• [Work item]
In your copy, include every line of the listing below exactly but none of the pictures.

• [Material for the task]

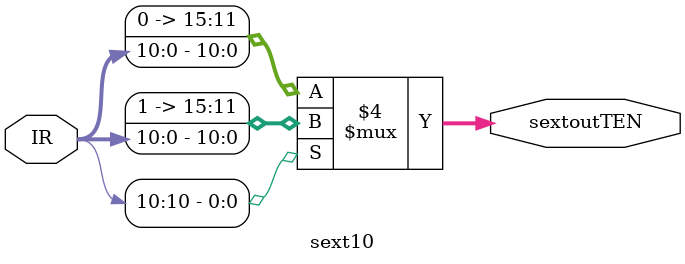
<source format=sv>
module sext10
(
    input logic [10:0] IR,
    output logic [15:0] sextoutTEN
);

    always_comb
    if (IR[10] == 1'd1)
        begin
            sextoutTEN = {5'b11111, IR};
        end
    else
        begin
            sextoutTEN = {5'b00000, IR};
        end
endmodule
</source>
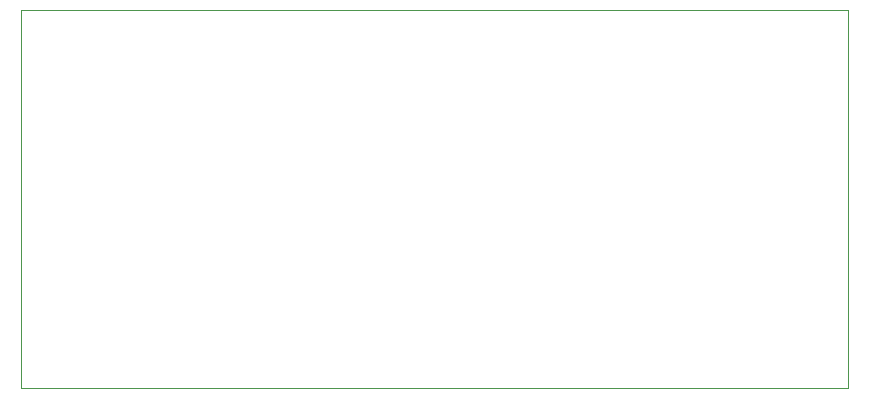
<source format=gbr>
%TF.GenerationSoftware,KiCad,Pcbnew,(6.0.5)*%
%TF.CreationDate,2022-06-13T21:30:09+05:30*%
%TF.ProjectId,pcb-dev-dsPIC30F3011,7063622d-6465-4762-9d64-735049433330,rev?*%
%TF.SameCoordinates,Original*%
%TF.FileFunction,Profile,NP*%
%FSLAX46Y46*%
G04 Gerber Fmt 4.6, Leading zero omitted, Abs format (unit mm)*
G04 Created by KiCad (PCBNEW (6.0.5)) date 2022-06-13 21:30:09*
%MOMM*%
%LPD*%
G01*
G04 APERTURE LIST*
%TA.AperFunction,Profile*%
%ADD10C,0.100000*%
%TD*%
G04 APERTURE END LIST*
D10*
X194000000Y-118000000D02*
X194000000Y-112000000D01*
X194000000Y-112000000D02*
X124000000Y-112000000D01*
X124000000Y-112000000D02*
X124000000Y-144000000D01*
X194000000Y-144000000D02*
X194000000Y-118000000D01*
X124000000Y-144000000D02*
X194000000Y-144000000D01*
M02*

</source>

• [Solution to this problem]
<source format=sv>
module sext10
(
    input logic [10:0] IR,
    output logic [15:0] sextoutTEN
);

    always_comb
    if (IR[10] == 1'd1)
        begin
            sextoutTEN = {5'b11111, IR};
        end
    else
        begin
            sextoutTEN = {5'b00000, IR};
        end
endmodule
</source>
<source format=gbr>
%TF.GenerationSoftware,KiCad,Pcbnew,(6.0.5)*%
%TF.CreationDate,2022-06-13T21:30:09+05:30*%
%TF.ProjectId,pcb-dev-dsPIC30F3011,7063622d-6465-4762-9d64-735049433330,rev?*%
%TF.SameCoordinates,Original*%
%TF.FileFunction,Profile,NP*%
%FSLAX46Y46*%
G04 Gerber Fmt 4.6, Leading zero omitted, Abs format (unit mm)*
G04 Created by KiCad (PCBNEW (6.0.5)) date 2022-06-13 21:30:09*
%MOMM*%
%LPD*%
G01*
G04 APERTURE LIST*
%TA.AperFunction,Profile*%
%ADD10C,0.100000*%
%TD*%
G04 APERTURE END LIST*
D10*
X194000000Y-118000000D02*
X194000000Y-112000000D01*
X194000000Y-112000000D02*
X124000000Y-112000000D01*
X124000000Y-112000000D02*
X124000000Y-144000000D01*
X194000000Y-144000000D02*
X194000000Y-118000000D01*
X124000000Y-144000000D02*
X194000000Y-144000000D01*
M02*

</source>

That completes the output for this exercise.